Section 266 of the Criminal Code of Canada reads as follows:
Every one who commits an assault is guilty of (a) an indictable offence and is liable to imprisonment for a term not exceeding five years; or (b) an offence punishable on summary conviction.The section sets out that the Crown may proceed by indictment or summary conviction process on a charge of assault simpliciter. The more general concept of assault is defined earlier in the Criminal Code, at section 265 as follows:
A person commits an assault when (a) without the consent of another person, he applies force intentionally to that other person, directly or indirectly; (b) he attempts or threatens, by an act or a gesture, to apply force to another person, if he has, or causes that other person to believe on reasonable grounds that he has, present ability to effect his purpose; or (c) while openly wearing or carrying a weapon or an imitation thereof, he accosts or impedes another person or begs.
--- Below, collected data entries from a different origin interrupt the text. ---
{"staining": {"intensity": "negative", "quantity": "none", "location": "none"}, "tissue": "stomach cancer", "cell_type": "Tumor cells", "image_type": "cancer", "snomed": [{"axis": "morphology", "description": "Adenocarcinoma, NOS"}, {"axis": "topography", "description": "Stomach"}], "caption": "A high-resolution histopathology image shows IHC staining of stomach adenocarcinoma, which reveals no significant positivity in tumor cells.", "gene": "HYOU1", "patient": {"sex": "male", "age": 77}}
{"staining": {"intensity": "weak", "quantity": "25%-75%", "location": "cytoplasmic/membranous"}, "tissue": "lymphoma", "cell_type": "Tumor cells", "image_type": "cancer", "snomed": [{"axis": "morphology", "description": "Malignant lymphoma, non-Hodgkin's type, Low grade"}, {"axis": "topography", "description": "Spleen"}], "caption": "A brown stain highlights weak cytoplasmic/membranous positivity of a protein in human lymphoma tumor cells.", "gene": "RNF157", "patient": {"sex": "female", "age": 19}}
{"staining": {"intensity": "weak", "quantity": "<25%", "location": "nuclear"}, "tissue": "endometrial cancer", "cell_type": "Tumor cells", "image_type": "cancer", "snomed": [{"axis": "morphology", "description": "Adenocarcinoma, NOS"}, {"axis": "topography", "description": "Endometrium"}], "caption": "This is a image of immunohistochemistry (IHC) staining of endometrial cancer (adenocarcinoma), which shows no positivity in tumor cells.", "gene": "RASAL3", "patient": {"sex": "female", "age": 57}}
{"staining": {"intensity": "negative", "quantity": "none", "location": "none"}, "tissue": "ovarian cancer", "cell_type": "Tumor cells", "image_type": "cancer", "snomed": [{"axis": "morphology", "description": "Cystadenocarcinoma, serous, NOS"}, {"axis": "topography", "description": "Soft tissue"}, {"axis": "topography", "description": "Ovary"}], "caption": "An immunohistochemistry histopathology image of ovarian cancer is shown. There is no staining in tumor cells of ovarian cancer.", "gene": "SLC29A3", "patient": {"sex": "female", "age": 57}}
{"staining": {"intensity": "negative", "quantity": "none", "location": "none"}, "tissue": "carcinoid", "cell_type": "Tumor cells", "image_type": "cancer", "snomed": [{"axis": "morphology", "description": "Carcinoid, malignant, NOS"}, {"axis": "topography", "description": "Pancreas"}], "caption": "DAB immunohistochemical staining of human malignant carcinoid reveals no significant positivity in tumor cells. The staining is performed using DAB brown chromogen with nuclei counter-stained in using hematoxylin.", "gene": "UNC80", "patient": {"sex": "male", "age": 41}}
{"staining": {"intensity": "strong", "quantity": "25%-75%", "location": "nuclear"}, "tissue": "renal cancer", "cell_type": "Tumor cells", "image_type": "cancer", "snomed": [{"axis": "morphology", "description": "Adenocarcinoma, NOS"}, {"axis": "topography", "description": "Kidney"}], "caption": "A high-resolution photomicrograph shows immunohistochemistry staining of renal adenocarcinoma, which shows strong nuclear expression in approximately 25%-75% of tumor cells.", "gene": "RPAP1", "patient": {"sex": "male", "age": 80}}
Defences to a charge of assault simpliciter are broad and cover the gamut of typically invoked defences. Many cases are defended on the basis of self defence, in which case reference must be had to sections 34 and 35 of the Criminal Code. Alternatively, an accused may challenge whether the action happened (i.e. "I never assaulted him") or whether the action was voluntary (i.e. "I accidentally hit him while on the dance floor. I didn't realize he was so close behind me." The section contains very broad sentencing provisions and can net anything from a penitentiary sentence to an absolute discharge, depending on a person's record and the specific facts at play. More substantial forms of assault can be found at sections 267 (assault causing bodily harm), 268 (aggravated assault) and 271 (sexual assault).